"Why should you give me anything at all?"

"Because I want to; because I—like you, Ownie.... Tell me what I can get for you."

He leant nearer to her. She quivered in realising what he meant. Her physical impulse was to repel him, and the cravings of her mind tempted her to let him hope. She hesitated a moment.

"Get me some sweets, then," she said unsteadily. "I must go, or I shall be late."


[CHAPTER IV]

When the time came for him to return to town, Mrs. Tremlett's first-floor lodgers left her, and Lee took the vacant rooms. Though his headquarters were in London, it was understood that he meant to run down to Brighton very often during the winter, and he explained that he would find private apartments more to his taste than an hotel.

Telegrams from different places were received from him every few days, and in Sunnyview House the theatrical element in his nature, found its supreme expression. Profuse at all times, he surpassed himself here. He was infatuated—blind to everything but the passion that had sprung up in him—and he meant to show the woman whom he burned to marry the sort of thing he could bestow on his wife. The housemaid, accustomed to speculating whether the parting tip would be a half-crown or five shillings, was dumfounded by a sovereign almost as often as he rang the bell; the supply of roses in his room made it look like a flower-show; prize peaches were ordered, only that they might be left to rot on the sideboard, and he had two bottles of champagne opened daily for the effect of banishing them to the kitchen three-parts full.

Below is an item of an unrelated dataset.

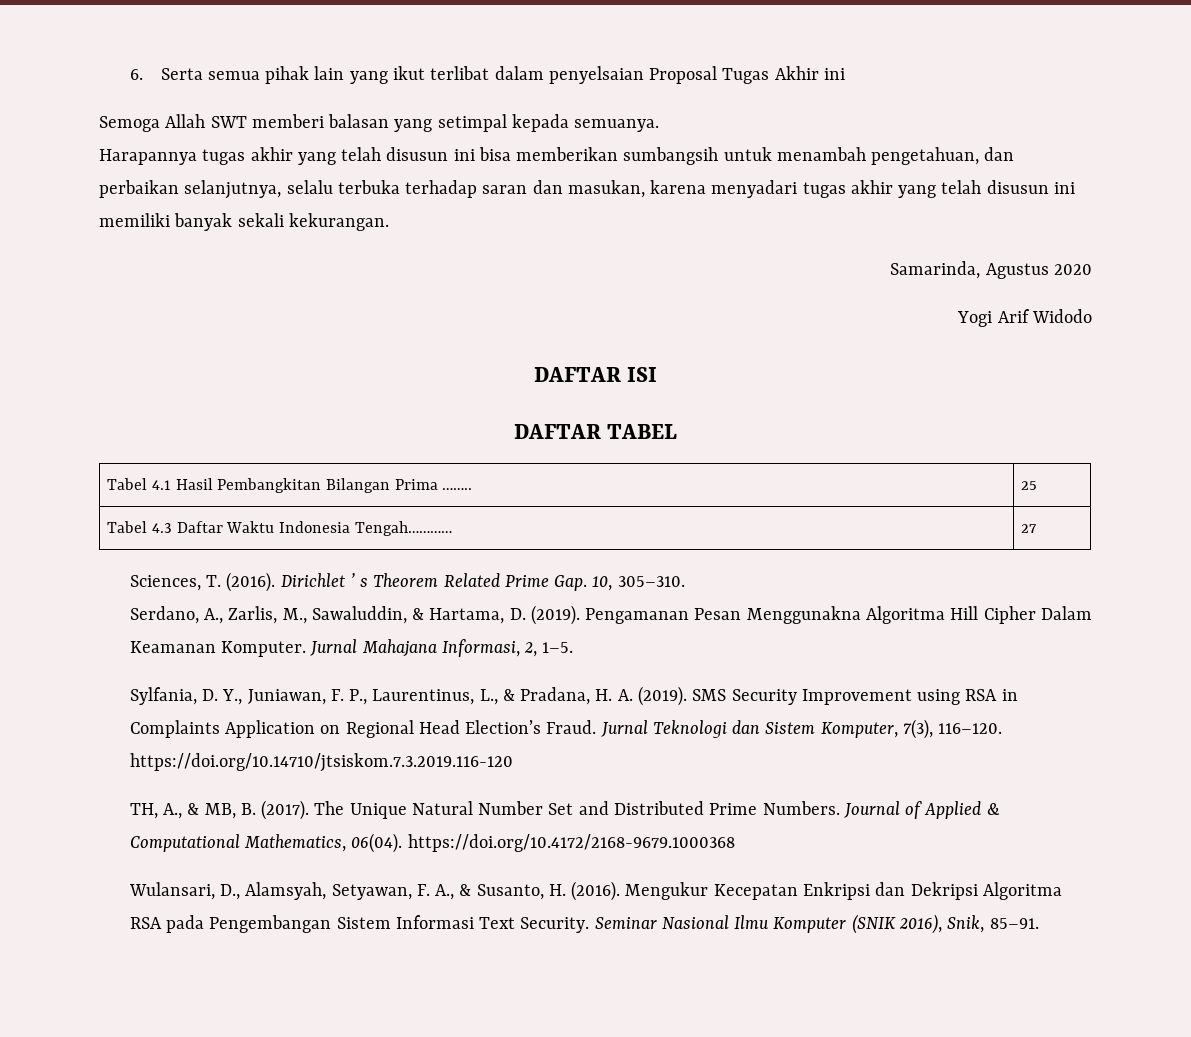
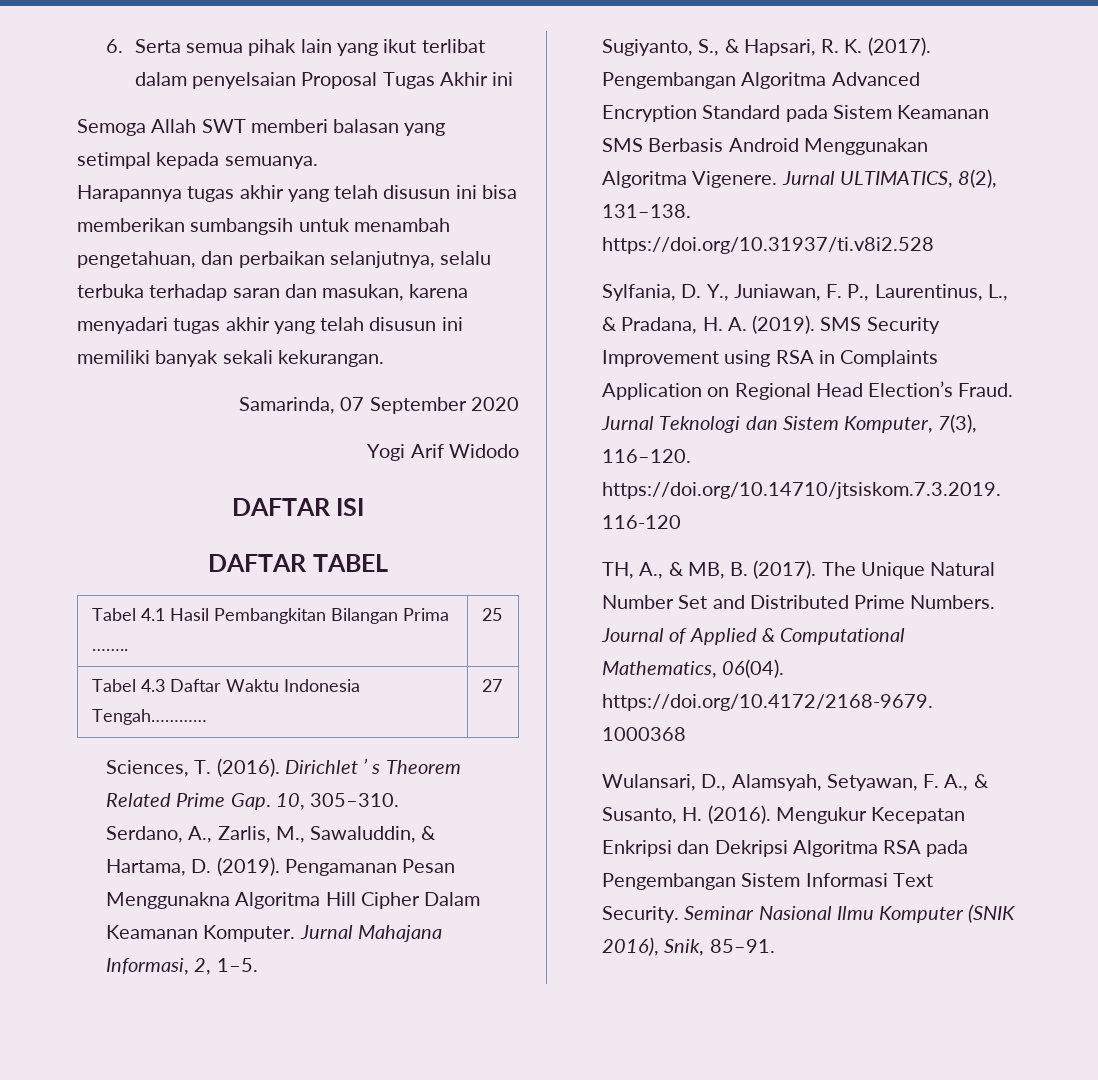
[985,263,1049,279] Agustus -> [340,397,467,414] 07 September
(574, 647) none -> [601,37,931,56] [601,72,920,89] [601,105,990,122] [601,138,928,155] [601,169,998,188] [601,204,691,218] [601,237,934,254] // Sugiyanto, S., & Hapsari, R. K. (2017). Pengembangan Algoritma Advanced Encryption Standard pada Sistem Keamanan SMS Berbasis Android Menggunakan Algoritma Vigenere. Jurnal ULTIMATICS, 8(2), 131–138. https://doi.org/10.31937/ti.v8i2.528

He had not failed, either, to place a liberal interpretation upon "sweets." The rain of bonbons and bouquets that descended on the discontented blonde in rusty crape could hardly have been more persistent if she had been a prima donna, and his prodigality made the desired sensation in a household where the "drawing-rooms" usually took mental photographs of the joints before they were removed. Mrs. Tremlett it horrified, but to her daughter there was a strong fascination in it, a fascination even more potent than it exerted over the servants—a class who rejoice at extravagance, whether it be their own or other people's. She was not backward in deriving the moral; she, too, might enjoy this lavish life if she allowed him to ask her! The chance had befallen her so suddenly that it dizzied her. She felt strange to herself; she could not realise her point of view. His admiration for her had improved his appearance very much, but it could not quell the race prejudice entirely. She knew that if he had been a nonentity she would have found his homage preposterous; and ardently as she longed to embrace the life that he could open to her, she shrank from the thought of embracing the man.

She was aware, nevertheless, that she was precipitating a moment when it would be necessary for her to take a definite course, and she was not surprised to hear Mrs. Tremlett broach the subject to her one afternoon. The landlady was making out the dining-room bill, and Ownie had been sitting upstairs, in the twilight, while Lee sang to her at the grand piano that he had hired as soon as he was installed. In the morning he practised his cadenzas and phrases alone, but in the afternoon he sang, and had begged her to go up, assuring her that a vocalist needed someone present at such times; he had omitted to add that he needed a true musician. To sing to her intoxicated him. To listen to him stimulated her. When his fancy ran riot and he thought of falling at her feet (to fall at her feet was his mental picture), he always saw himself doing it in an hour like this—while the dusk befriended him, and his voice was pleading in her senses.